An interim Ofsted inspection at Park View School found staffing issues were "adversely affecting" students.
The watchdog said staff absences and a reliance on supply teachers were hampering pupils' progress.
Park View said the majority of absences were outside its control.
It was one of five Birmingham schools placed in special measures after an investigation was launched into an anonymous letter outlining an alleged Islamist takeover plot.
Inspectors said they had witnessed "unacceptable" disruptive pupil behaviour during a November monitoring visit to the academy in Alum Rock.
'Low staff morale'
Students and parents told Ofsted frequent changes of staff meant teaching was not sufficiently challenging and homework was rarely handed out, according to the report.
"The academy is unable to improve quickly enough because there are insufficient leaders and permanent teachers working there," it concluded.
They said one third of the staff who responded to a questionnaire felt the school was "not well-led and managed and staff morale is low".

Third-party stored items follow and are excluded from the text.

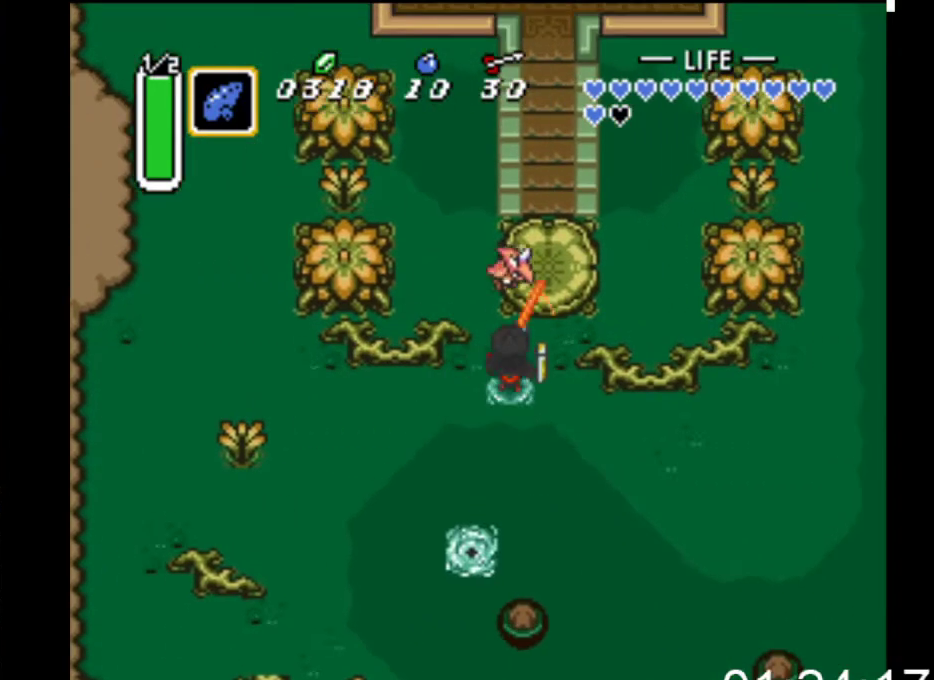
{"buttons": ["DPAD_UP"], "events": [[100, "DPAD_RIGHT", "down"], [133, "A", "up"], [433, "DPAD_RIGHT", "up"]]}
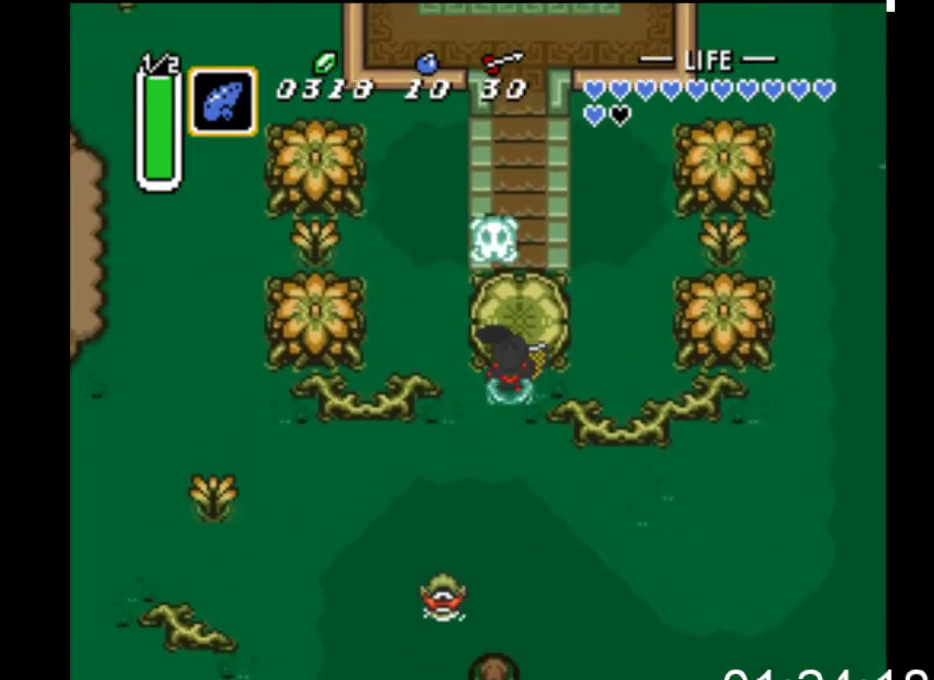
{"buttons": ["B"], "events": [[67, "B", "down"], [233, "DPAD_UP", "up"]]}
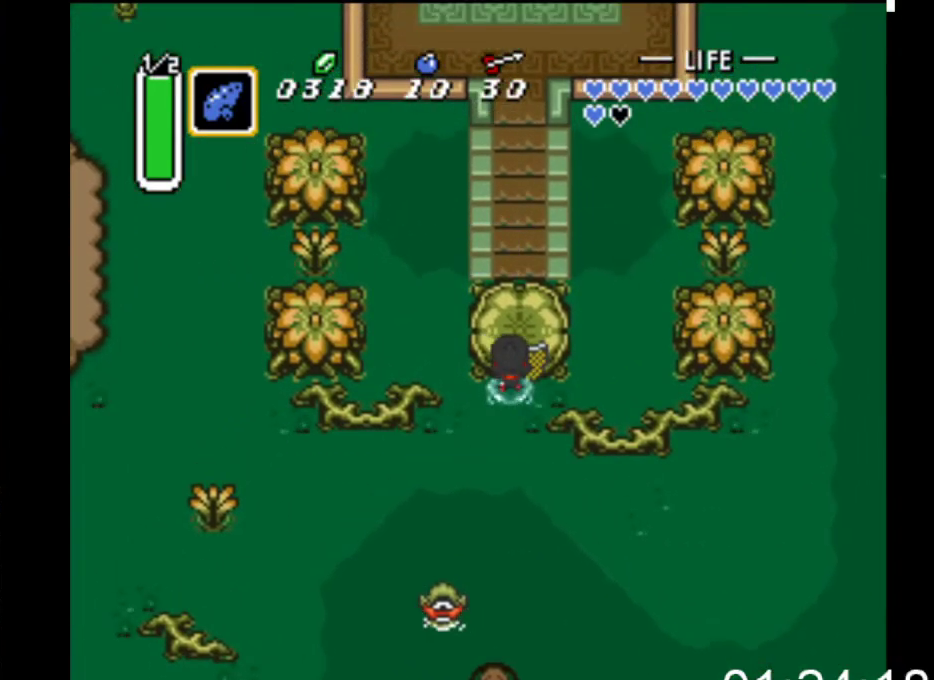
{"buttons": ["B", "DPAD_UP", "DPAD_LEFT"], "events": [[500, "DPAD_LEFT", "down"], [500, "DPAD_UP", "down"]]}
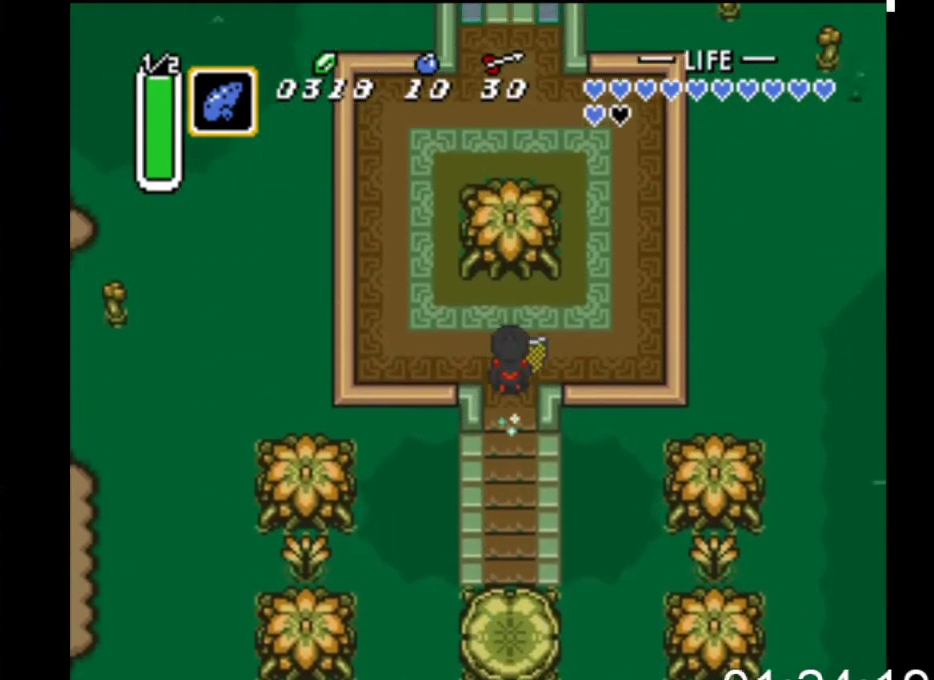
{"buttons": ["DPAD_UP"], "events": [[67, "B", "up"], [433, "DPAD_LEFT", "up"]]}
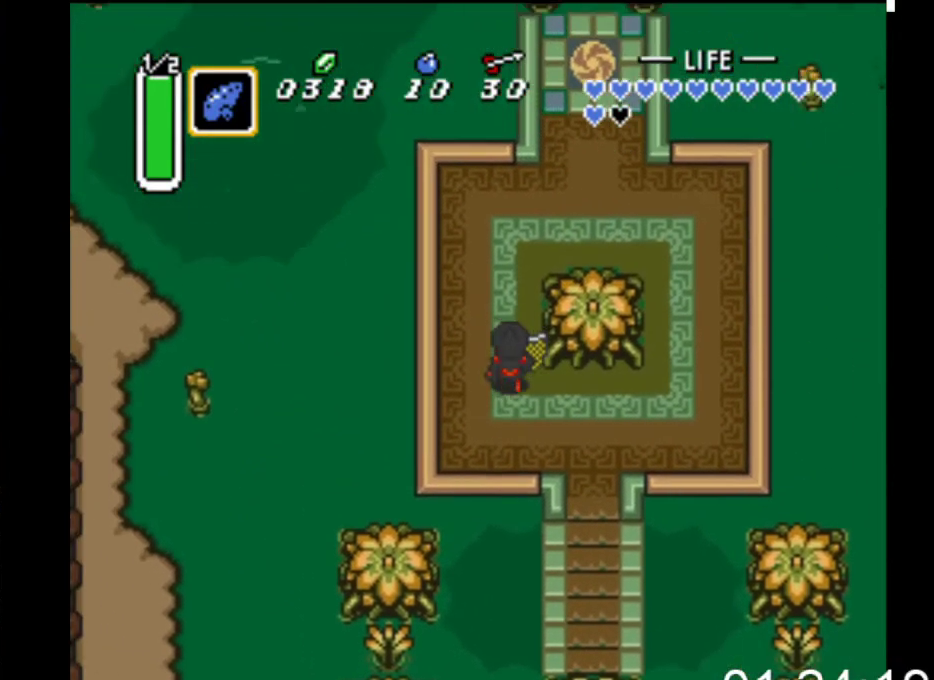
{"buttons": ["DPAD_UP", "DPAD_RIGHT"], "events": [[333, "DPAD_RIGHT", "down"]]}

However, Ofsted, which previously criticised the school for failing to alert pupils to the risks of extremism, said religious teaching had improved.
Inspectors also found "a renewed focus on developing students' understanding of British values and what it means to be British".
But the curriculum "remained narrow", it said, and there was particular concern that music lessons were only timetabled for year 7 and 8 students.
In a letter to parents, acting principal Adrian Packer said Park View faced "complex recruitment issues" but was working to overcome them.
He said the school was introducing "quality assurance checks" for all supply staff and was interviewing candidates for permanent senior leadership posts.